Greffier, lors des débats : Madame Liselotte FENOUIL
MINISTÈRE PUBLIC : L'affaire a été communiquée au ministère public, représenté lors des débats par Monsieur François VAISSETTE, qui a fait connaître son avis écrit le 17 janvier 2023 et ses observations orales lors de l'audience.
ARRÊT :
- Contradictoire
- par mise à disposition de l'arrêt au greffe de la cour, les parties en ayant été préalablement avisées dans les conditions prévues au deuxième alinéa de l'article 450 du code de procédure civile.
- signé par Marie-Christine HÉBERT-PAGEOT, présidente de chambre et par Liselotte FENOUIL, greffière, présente lors de la mise à disposition.
***
FAITS ET PROCÉDURE:
La SAS [10] a été constituée le26 juillet 2016 avec un capital social de 1.000 euros. Son dirigeant est depuis l'origine M.[R] [Y], qui détient l'intégralité du capital social. Elle exerçait une activité de holding spécialisée dans l'industrie automobile. Son siège social était fixé,[Adresse 1] à [Localité 20], locaux dont la SCI [22], gérée par M. [R] [Y], est propriétaire. Cette adresse correspond également à un garage [28] exploité par la société [15] dont la dirigeante de droit est l'épouse de M.[R] [Y].
M. [Y] est également le dirigeant des sociétés [17], [23] et [14].
Le 1er septembre 2020, la société [19] a fait assigner la société [10] en ouverture de procédure collective à la suite d'impayés de loyers afférents à des matériels d'équipement donnés en location, pour un montant de 28.807,38 euros fixé par arrêt de la cour d'appel de Lyon en date du 2 juin 2020.
Le 23 novembre 2020, le tribunal de commerce d'Evry a ouvert une procédure de redressement judiciaire à l'égard de la société [10], fixé la date de cessation des paiements au 28 août 2019 et désigné la SELARL [25], en la personne de Maître [T], en qualité de mandataire judiciaire.

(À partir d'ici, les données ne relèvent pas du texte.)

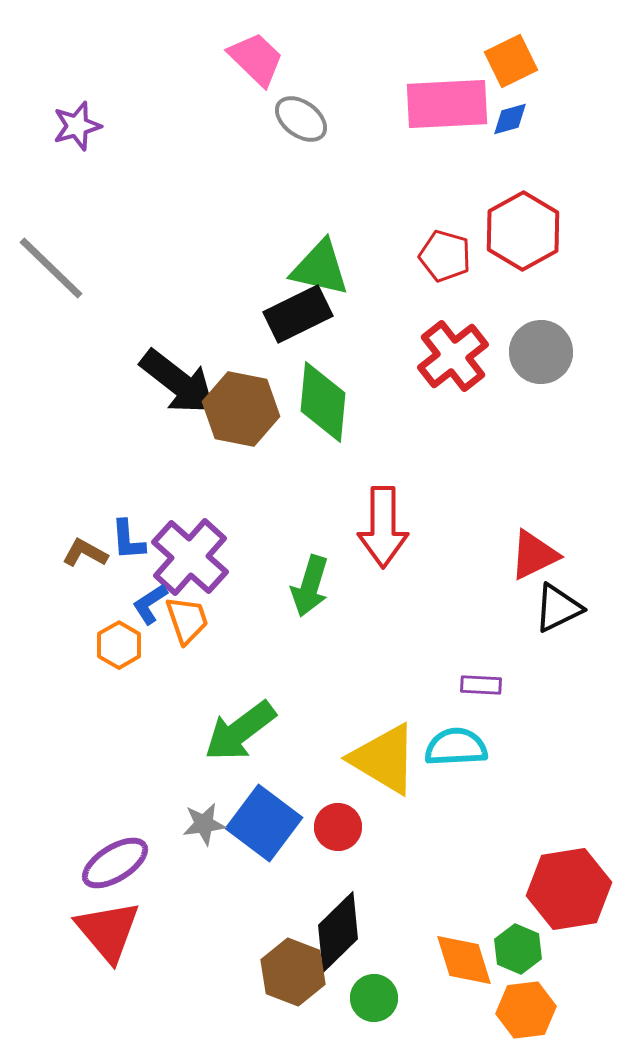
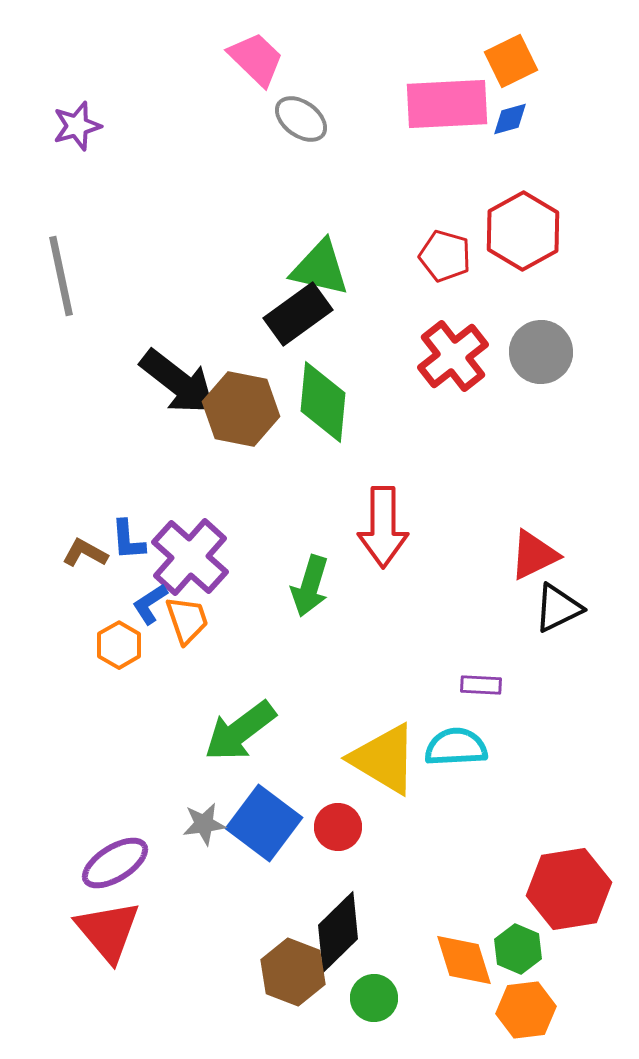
gray line at (51, 268): moved 10 px right, 8 px down; rotated 34 degrees clockwise
black rectangle at (298, 314): rotated 10 degrees counterclockwise
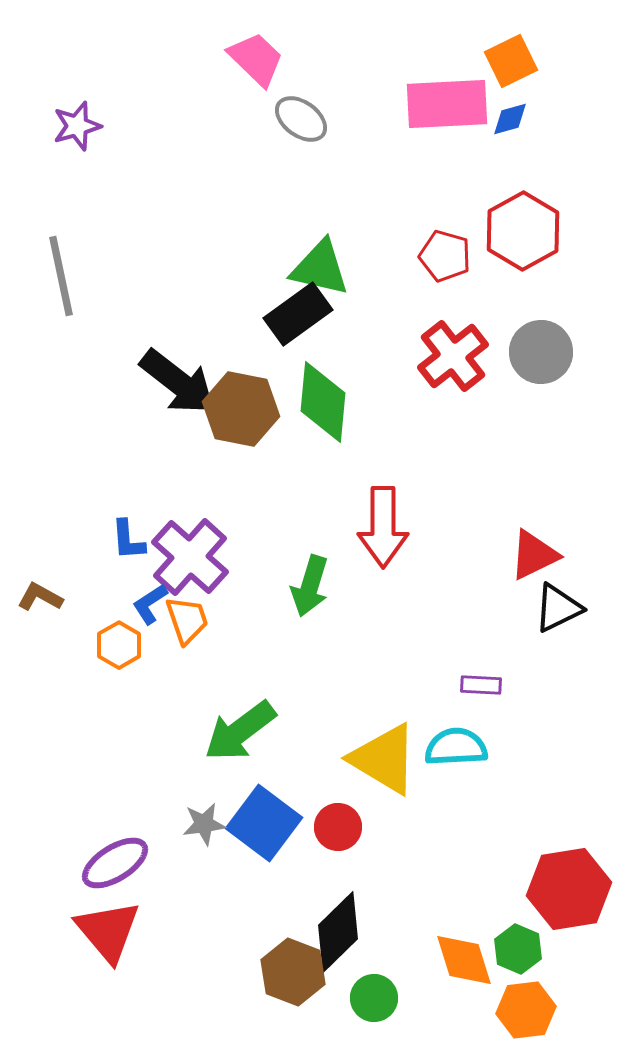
brown L-shape at (85, 553): moved 45 px left, 44 px down
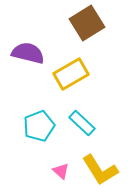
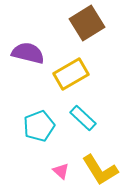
cyan rectangle: moved 1 px right, 5 px up
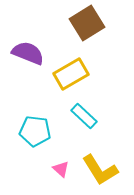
purple semicircle: rotated 8 degrees clockwise
cyan rectangle: moved 1 px right, 2 px up
cyan pentagon: moved 4 px left, 5 px down; rotated 28 degrees clockwise
pink triangle: moved 2 px up
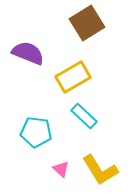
yellow rectangle: moved 2 px right, 3 px down
cyan pentagon: moved 1 px right, 1 px down
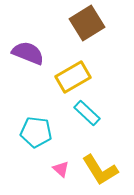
cyan rectangle: moved 3 px right, 3 px up
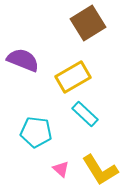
brown square: moved 1 px right
purple semicircle: moved 5 px left, 7 px down
cyan rectangle: moved 2 px left, 1 px down
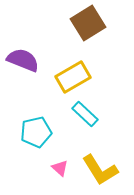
cyan pentagon: rotated 20 degrees counterclockwise
pink triangle: moved 1 px left, 1 px up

Par jugement du 29 mars 2021, le tribunal a converti la procédure de redressement en liquidation judiciaire et nommé la SELARL [25], en la personne de Maître [T], en qualité de liquidateur judiciaire.
Suivant ordonnance du 17 juin 2021, le juge commissaire a désigné le cabinet [9] aux fins d'établir un historique sur les conditions dans lesquelles l'exploitation de l'entreprise s'est déroulée.
Invoquant une insuffisance d'actif de 174.450,13 euros, la SELARL [25], en la personne de Maître [T], ès qualités, a fait assigner M.[Y] en responsabilité pour insuffisance d'actif et en sanction personnelle, lui reprochant un défaut de tenue de comptabilité, l'absence de déclaration de cessation des paiements dans le délai légal et des dépenses non conformes à l'objet et à l'intérêt social.
Par jugement du 22 juillet 2022, assorti de l'exécution provisoire, le tribunal de commerce d'Evry a débouté le liquidateur, ès qualités, de sa demande de condamnation de M.[Y] à supporter tout ou partie de l'insuffisance d'actif, et, faisant application de l'article L 653-8 du code de commerce, a prononcé une interdiction de gérer à l'encontre de M. [Y] pour une durée de 3 ans, et l'a condamné à lui payer ès qualités la somme de 2.000 euros sur le fondement de l'article 700 du code de procédure civile, ainsi qu'aux dépens de l'instance.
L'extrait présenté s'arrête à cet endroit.